That’s humbling. I know a lot of justice takes one intervention or someone speaking up/standing in the gap. I see waves, like you standing in the gap here is creating a tidal wave of justice.
I’m so glad you didn’t leave the situation and continue as if nothing was happening…at least when you see Mr. M you can let him know you were his advocate. If only all of us had your compassion!
Adrian, your story will continue to stick with me. I prayed for Mr. M after hearing it, and pray for him now. There must be something we can do to stand for the rights of the homeless, for people like Mr. M. Dignity, respect, understanding that the homeless have worth. Thank you for sharing your story. It is a compelling story that serves as a reference point for this conversation, this conversation we need to have.
Thanks Adrian. Thanks for making the invisible visible. We have similar issues in Melbourne and see that there are some people that simply aren’t considered to even exist so anything can happen to them. Genuine advocates are those who share the powerlessness as you did.
Wow….what an impacting story of a moment where someone took the time to see the value in everyone, well above their socio-economic status, and chose to at least attempt to right some of the wrongs that occur on a day-to-day basis in our cities. Thanks Adrian for having the courage to stand in the gaps for those that arent there or can’t stand up themselves.
so what happened with Mr. M. Do you see him anymore? Does he have a new cart?
Adrian, I beginning to think that you’re going to be a deputized social worker soon! I particularly like how you spoke with police officers with boldness. Few of us would take such a direct route if any. At most, it would be an indirect way of writing letters or something to local constituencies who maybe interested.
Perhaps this resource will be of use:
http://www.healthycity.org
powerful piece. to stand there powerless as this was happening, your heart screaming for justice. wish we were moved to this in more moments when our angst was stirred. Spent quite a bit of time with the homeless when i was living in baltimore. sharing lunch with them, they each have a story to tell to those who will listen and treat them better than litter. its a whole lot less visible here in suburbia of va. still my heart cries.

========================================

### Using the information
a. Rewrite the reader comments about Mr. M between "Thanks Adrian. Thanks" and "stand up themselves.", inclusive, substituting "Sydney" for "Melbourne".
b. Decide whether each statement agrees with the reader comments about Mr. M, answering yes or no and quoting the words that decide it: (i) One commenter spent time with homeless people while living in Baltimore. (ii) One commenter prayed for Mr. M. (iii) One commenter finds homelessness more visible in suburban Virginia than elsewhere.
c. Write what comes next in the reader comments about Mr. M, starting after their final sentence.
The lines that come next are drawn from a separate source, unrelated to the reader comments.

### Extracted records
========================================

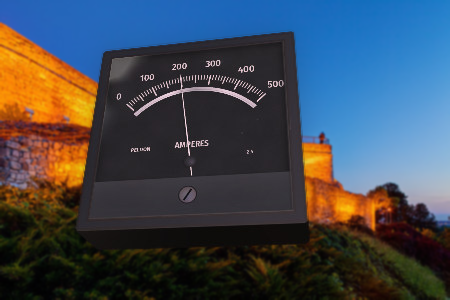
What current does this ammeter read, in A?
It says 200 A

========================================

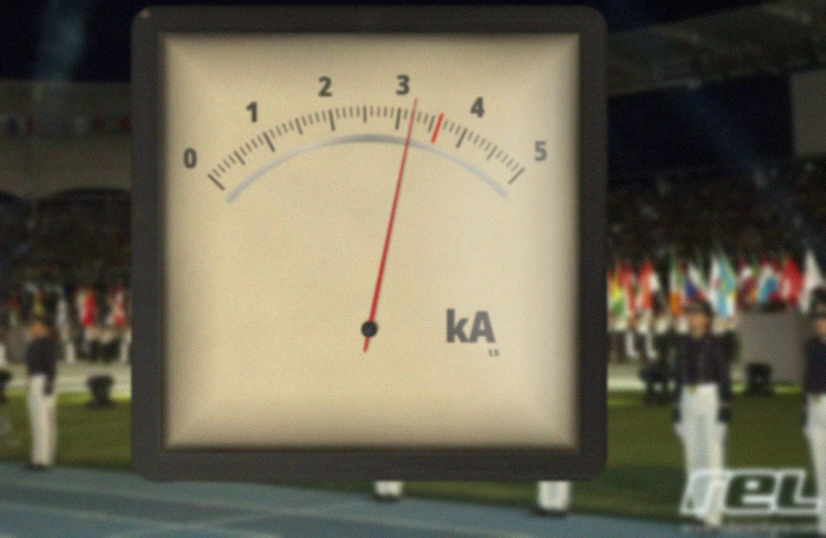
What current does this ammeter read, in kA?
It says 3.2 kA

========================================

### Answers for the exercise
a.
Thanks Adrian. Thanks for making the invisible visible. We have similar issues in Sydney and see that there are some people that simply aren’t considered to even exist so anything can happen to them. Genuine advocates are those who share the powerlessness as you did.
Wow….what an impacting story of a moment where someone took the time to see the value in everyone, well above their socio-economic status, and chose to at least attempt to right some of the wrongs that occur on a day-to-day basis in our cities. Thanks Adrian for having the courage to stand in the gaps for those that arent there or can’t stand up themselves.

b.
(i) Yes: "Spent quite a bit of time with the homeless when i was living in baltimore."
(ii) Yes: "I prayed for Mr. M after hearing it, and pray for him now."
(iii) No: "its a whole lot less visible here in suburbia of va."

c.
How pathetic that you ask for discussion on this post by Mr. Koehler and yet when the comments aren’t filled with accolades for his so-called attempt to do something you delete them. This can only mean that you are more about self-serving, self-promoting comments, than you really are about having a discussion of the problems in this world. Mr. Koehler revealed the apathy of his own heart, but tells us a story so we can feel bad for Mr. M and Mr. Koehler’s so-called inability to help. Maybe Mr. Koehler wrote the post to be freed from his guilt instead of promoting action. Maybe you should add the disclaimer: Flattering comments only!
Michael, I did appreciate many of your comments from your first post. I never thought to “claim the cart”. If the police officer hadn’t ordered me to move across the street that would have been brilliant. If the story would have been longer i could have told you about the numerous times i came back to that scene (just 300 feet from my front door) to see Mr. M again to see how I could help him by informing him what happened and seeing what he needed. I haven’t seen him since.
The reason i wrote the article was to ask the question, “what would you do in this situation?” in my human imperfection and stun of the moment i did feel paralyzed. i don’t need flattery, but do want to create dialogue for a more compassionate society. your first post didn’t note what you would have done, just what i did wrong. your judgement and anger are noted.